Congratulations to Contemporary Histories PhD student Brad Underhill for winning the Vice Chancellor’s Prize for his honours’ thesis titled ‘Cooperatives in Papua New Guinea: Economic and Political Development or Colonial Control’, supervised by Associate Professor Helen Gardner.
The Vice Chancellor’s Prize is awarded to the top two honours students in each faculty. Brad receives $1000 and a commemorative plaque.

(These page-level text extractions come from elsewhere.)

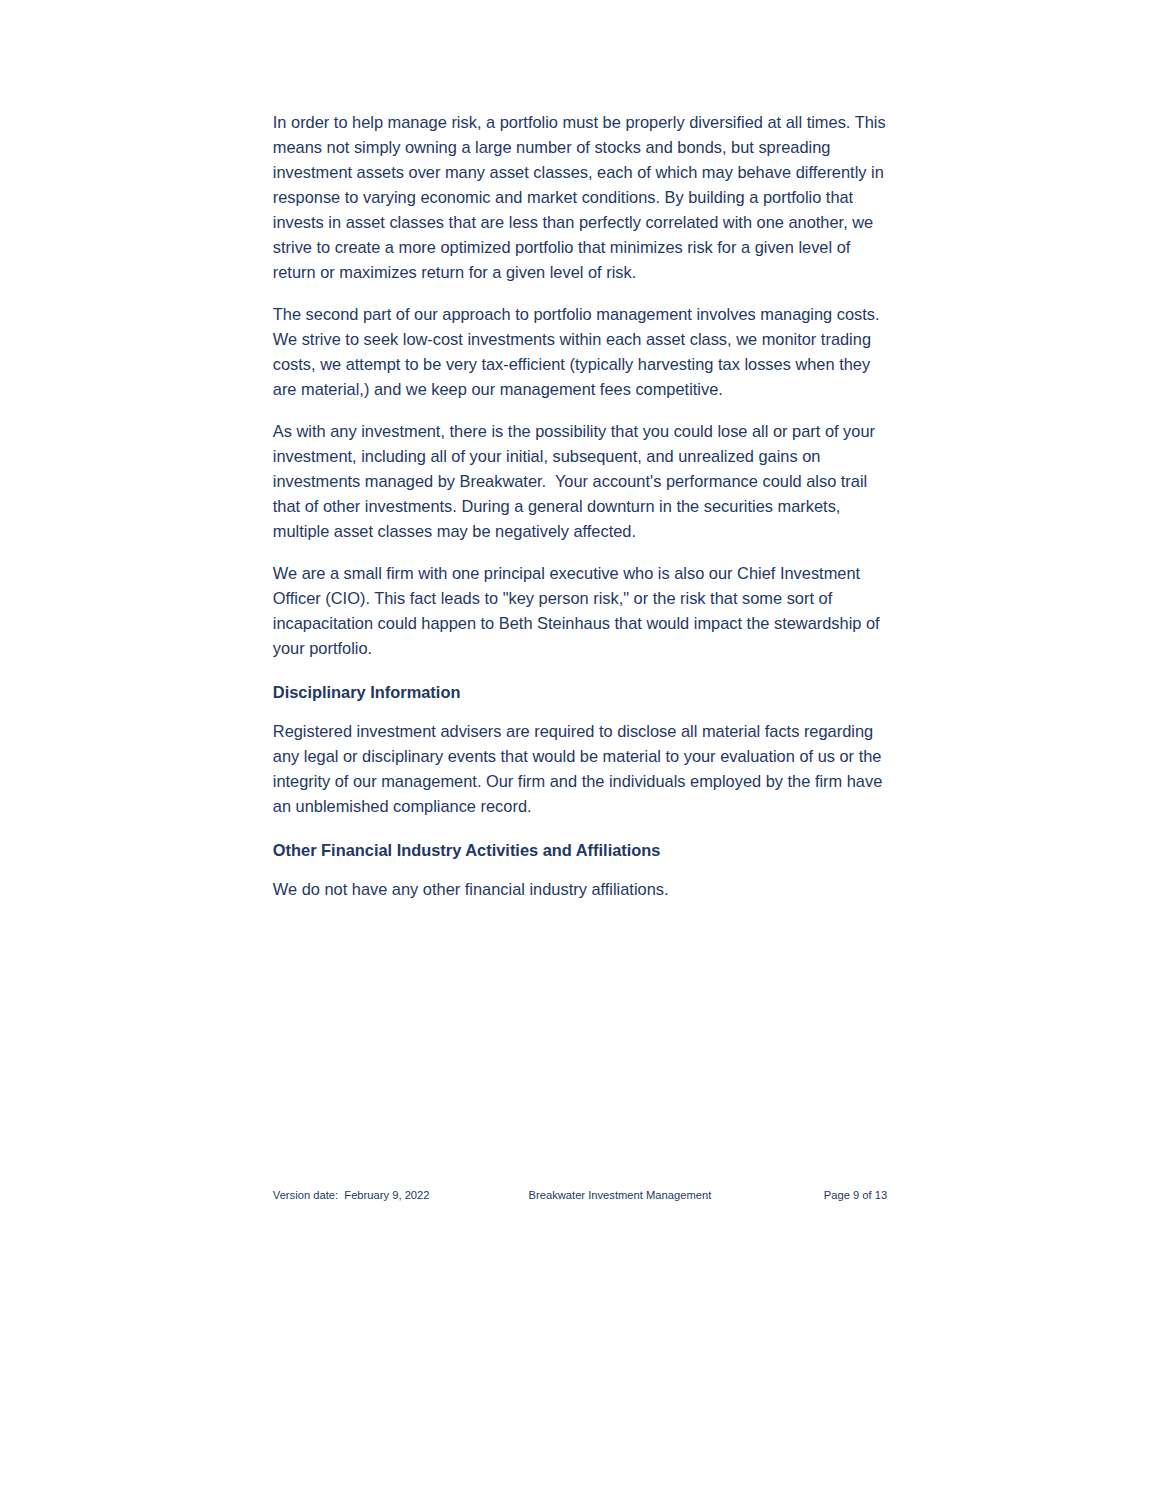In order to help manage risk, a portfolio must be properly diversified at all times. This means not simply owning a large number of stocks and bonds, but spreading investment assets over many asset classes, each of which may behave differently in response to varying economic and market conditions. By building a portfolio that invests in asset classes that are less than perfectly correlated with one another, we strive to create a more optimized portfolio that minimizes risk for a given level of return or maximizes return for a given level of risk.
The second part of our approach to portfolio management involves managing costs. We strive to seek low-cost investments within each asset class, we monitor trading costs, we attempt to be very tax-efficient (typically harvesting tax losses when they are material,) and we keep our management fees competitive.
As with any investment, there is the possibility that you could lose all or part of your investment, including all of your initial, subsequent, and unrealized gains on investments managed by Breakwater. Your account's performance could also trail that of other investments. During a general downturn in the securities markets, multiple asset classes may be negatively affected.
We are a small firm with one principal executive who is also our Chief Investment Officer (CIO). This fact leads to "key person risk," or the risk that some sort of incapacitation could happen to Beth Steinhaus that would impact the stewardship of your portfolio.
Disciplinary Information
Registered investment advisers are required to disclose all material facts regarding any legal or disciplinary events that would be material to your evaluation of us or the integrity of our management. Our firm and the individuals employed by the firm have an unblemished compliance record.
Other Financial Industry Activities and Affiliations
We do not have any other financial industry affiliations.
Version date: February 9, 2022 Breakwater Investment Management Page 9 of 13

Here’s a summary of the thesis:
‘The co-operative movement as a post-war colonial development tool is generally regarded as an economic and social failure, an example of ill-planned and under-resourced management. From their inception in the early 1950s, and largely supported by high world copra prices, co-operatives rewarded Papua New Guineans with a significant lift to their financial well-being. But as passion waned, unskilled management and a lack of Australian colonial government support created an environment where failure of the movement was unavoidable. As such, co-operatives have been undervalued and overlooked as a platform for Indigenous notions of socio-economic development and micro-nationalist movements. This thesis is primarily arguing that, despite their economic failure, colonial sponsored co-operatives were instrumental in the long-term success of two independent, self-supporting, subsequent communal organisations in the Territory of Papua and New Guinea; the Hahalis Welfare Society on Bougainville and the Tutukuvul Isukal Association on New Hanover Island. Further, by making this link, this paper is challenging the standard analysis regarding the co-operative movement; of European domination, broken promises and financial disappointment. Instead, co-operatives can be understood in terms of what anthropologist Marshal Sahlins calls ‘the Indigenisation of modernity’, a utilitarian harnessing of the best aspects of European ideas for the communal development of the people of Bougainville and New Hanover.’







Comments (1)
Congratulations Brad! Well deserved. Exciting news!